• Your objective
Condense the paragraph of the transcript excerpt that begins "What really changed was everybody that engaged" into a shorter version that keeps its main facts.

• Excerpted passage

•••••

Well yeah, yes. But if that's, hey, that was -  some of the Councilors were laughing around the regional meeting.


Doug Still 
32:45

Yeah, well, they messed with the wrong 87 year old lady. 


[theme music]


When we come back from a short break, we'll learn what happened next. You're listening to This Old Tree
.


[Song - Squeaking Voices by Sarah Harmer]


Doug Still 
33:50

So after she spoke, after that public meeting, what changed?


Allan Elgar 
33:55

What really changed was everybody that engaged - not just around Oak Hill, but I'm talking in other countries also - were sending emails of support about how important trees were to them. It was different countries across the world.


Doug Still 
34:13

The fundraising had begun, and the story hit the national media. Letters of support and donations poured in, including from one Royal tree lover across the Atlantic.


Allan Elgar 
34:27

Then also Prince Charles, who is now the king, sent a letter from Clarence House, saying that he felt that the tree should be protected. [Amazing] The Prince of Wales was indeed very concerned to hear about the threat to one of the few remaining trees in Oakville.


Doug Still 
34:46

So he heard about it through the news? 


Allan Elgar 
34:49

He heard about it through a lady who lived in Toronto, but knew Prince Charles. So she sent him a fax and that was on October the 19th, 2006.


Doug Still 
35:03

I remember faxes.


 Allan Elgar 
35:07

Yes, were getting older [both laugh]


Doug Still 
35:08

And she had a direct fax line to Prince Charles.

•••••

• Supplied entries
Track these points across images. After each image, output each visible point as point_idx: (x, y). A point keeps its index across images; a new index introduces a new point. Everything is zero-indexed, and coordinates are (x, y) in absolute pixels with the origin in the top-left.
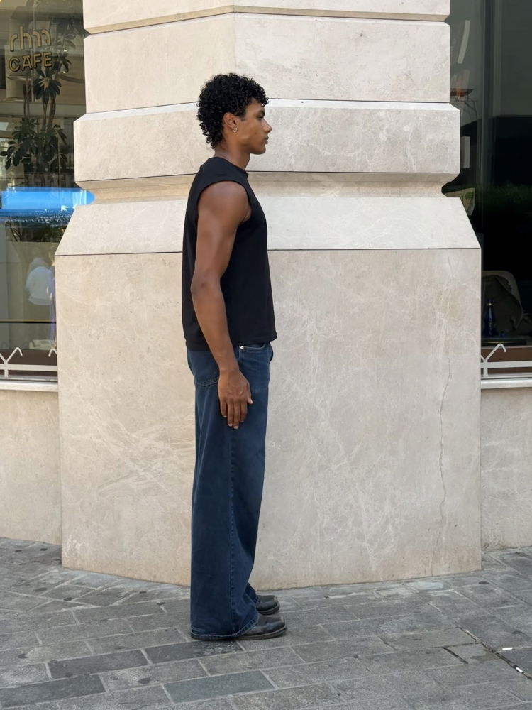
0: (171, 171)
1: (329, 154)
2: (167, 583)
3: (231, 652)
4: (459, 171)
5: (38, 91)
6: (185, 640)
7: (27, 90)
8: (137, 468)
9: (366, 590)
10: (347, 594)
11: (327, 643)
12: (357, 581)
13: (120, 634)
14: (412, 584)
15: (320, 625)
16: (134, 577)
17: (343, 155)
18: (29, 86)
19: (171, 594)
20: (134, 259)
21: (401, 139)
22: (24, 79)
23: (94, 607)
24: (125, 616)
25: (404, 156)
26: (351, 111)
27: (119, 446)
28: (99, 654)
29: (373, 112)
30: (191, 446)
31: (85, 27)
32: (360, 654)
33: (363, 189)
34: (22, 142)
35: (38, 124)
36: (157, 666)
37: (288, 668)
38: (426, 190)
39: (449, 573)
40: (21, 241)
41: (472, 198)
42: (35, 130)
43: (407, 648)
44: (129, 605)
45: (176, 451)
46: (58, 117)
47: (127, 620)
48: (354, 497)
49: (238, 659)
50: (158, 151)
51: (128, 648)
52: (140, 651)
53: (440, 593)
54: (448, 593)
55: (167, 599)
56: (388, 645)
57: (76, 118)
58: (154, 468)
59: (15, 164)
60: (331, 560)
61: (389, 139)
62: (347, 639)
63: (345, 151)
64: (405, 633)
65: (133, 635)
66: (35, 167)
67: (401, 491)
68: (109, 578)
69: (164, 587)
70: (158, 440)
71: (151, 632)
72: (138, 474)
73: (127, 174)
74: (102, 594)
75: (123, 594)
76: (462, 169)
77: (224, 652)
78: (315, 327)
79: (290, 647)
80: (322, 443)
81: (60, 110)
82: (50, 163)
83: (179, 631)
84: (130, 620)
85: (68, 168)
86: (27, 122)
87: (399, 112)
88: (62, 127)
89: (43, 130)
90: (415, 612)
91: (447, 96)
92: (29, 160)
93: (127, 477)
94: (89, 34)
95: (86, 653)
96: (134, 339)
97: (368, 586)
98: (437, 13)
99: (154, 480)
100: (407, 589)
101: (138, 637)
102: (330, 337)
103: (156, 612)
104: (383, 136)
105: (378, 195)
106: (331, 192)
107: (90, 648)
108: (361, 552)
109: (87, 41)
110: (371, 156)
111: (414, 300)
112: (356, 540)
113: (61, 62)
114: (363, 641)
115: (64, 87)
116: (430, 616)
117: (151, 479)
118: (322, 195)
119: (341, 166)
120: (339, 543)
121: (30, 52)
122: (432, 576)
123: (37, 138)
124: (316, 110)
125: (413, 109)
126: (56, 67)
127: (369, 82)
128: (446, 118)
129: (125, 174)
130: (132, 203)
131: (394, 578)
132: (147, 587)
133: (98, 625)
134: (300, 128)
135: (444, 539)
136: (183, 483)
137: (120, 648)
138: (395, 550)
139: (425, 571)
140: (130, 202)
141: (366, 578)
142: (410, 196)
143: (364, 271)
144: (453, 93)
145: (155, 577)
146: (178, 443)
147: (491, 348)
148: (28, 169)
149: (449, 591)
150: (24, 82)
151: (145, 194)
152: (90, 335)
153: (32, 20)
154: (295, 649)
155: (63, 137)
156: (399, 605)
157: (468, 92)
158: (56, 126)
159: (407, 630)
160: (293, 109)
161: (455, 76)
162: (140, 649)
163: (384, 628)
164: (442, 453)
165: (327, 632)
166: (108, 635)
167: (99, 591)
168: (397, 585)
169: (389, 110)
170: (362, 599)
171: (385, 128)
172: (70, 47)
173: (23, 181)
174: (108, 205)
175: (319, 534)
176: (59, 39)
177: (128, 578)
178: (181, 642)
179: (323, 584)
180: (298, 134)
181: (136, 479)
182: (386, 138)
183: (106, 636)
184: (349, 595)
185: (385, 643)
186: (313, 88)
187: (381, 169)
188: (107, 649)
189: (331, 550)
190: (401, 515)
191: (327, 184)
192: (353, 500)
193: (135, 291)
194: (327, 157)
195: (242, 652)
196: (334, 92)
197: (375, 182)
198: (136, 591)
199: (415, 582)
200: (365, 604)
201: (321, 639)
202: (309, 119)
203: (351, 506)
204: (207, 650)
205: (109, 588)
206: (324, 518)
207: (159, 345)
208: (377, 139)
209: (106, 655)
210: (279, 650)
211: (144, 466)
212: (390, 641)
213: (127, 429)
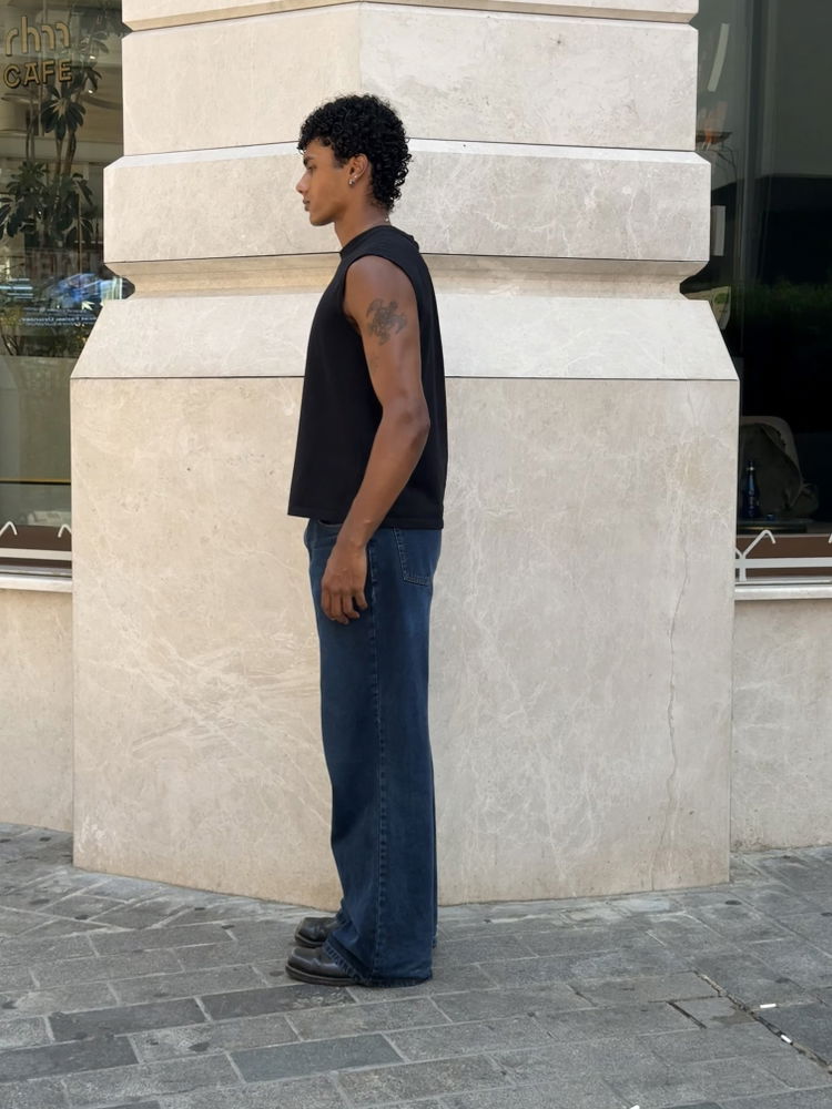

•••••

• Exercise output
The main change was that people who engaged, both around Oak Hill and in countries across the world, sent emails of support about how important trees were to them.